MATERIAL SUPPLIED:
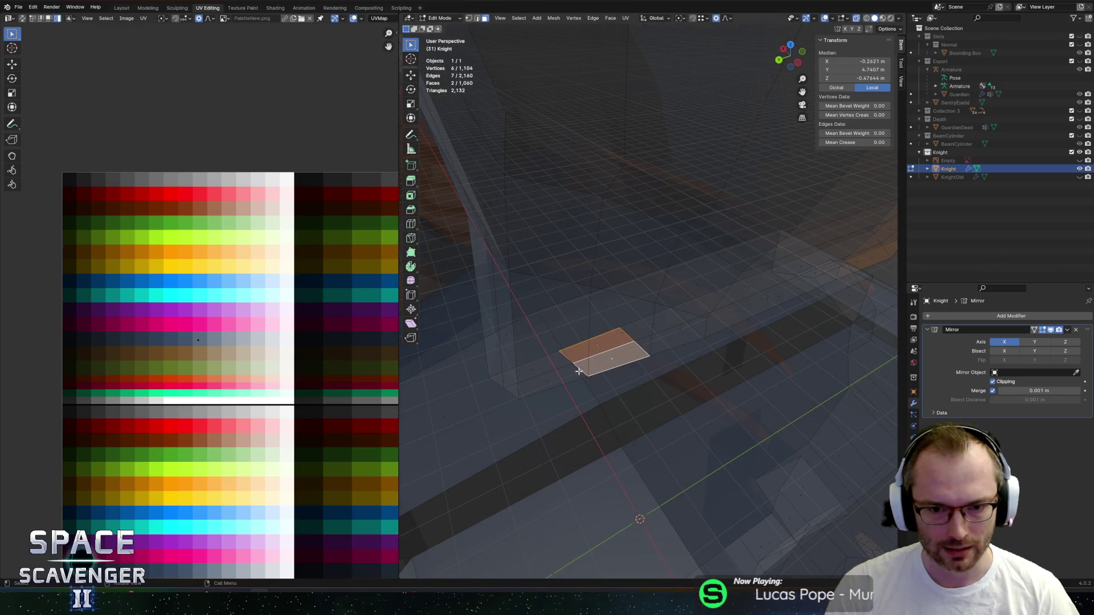
mouse_move(540, 371)
middle_mouse_down()
mouse_move(725, 391)
mouse_move(708, 362)
mouse_move(648, 334)
mouse_move(674, 337)
mouse_move(649, 369)
mouse_move(682, 371)
mouse_move(724, 349)
mouse_move(686, 359)
mouse_move(630, 342)
mouse_move(705, 373)
mouse_move(660, 361)
mouse_move(690, 395)
mouse_move(711, 378)
mouse_move(689, 369)
mouse_move(708, 361)
mouse_move(720, 378)
mouse_move(627, 362)
mouse_move(715, 356)
middle_mouse_up()
left_click(683, 371, "shift")
left_click(761, 344, "ctrl")
left_click(597, 361, "shift")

PROBLEM DETAILS:
Write out every line of the preceding listing that contains "shift".

ANSWER AREA:
left_click(683, 371, "shift")
left_click(597, 361, "shift")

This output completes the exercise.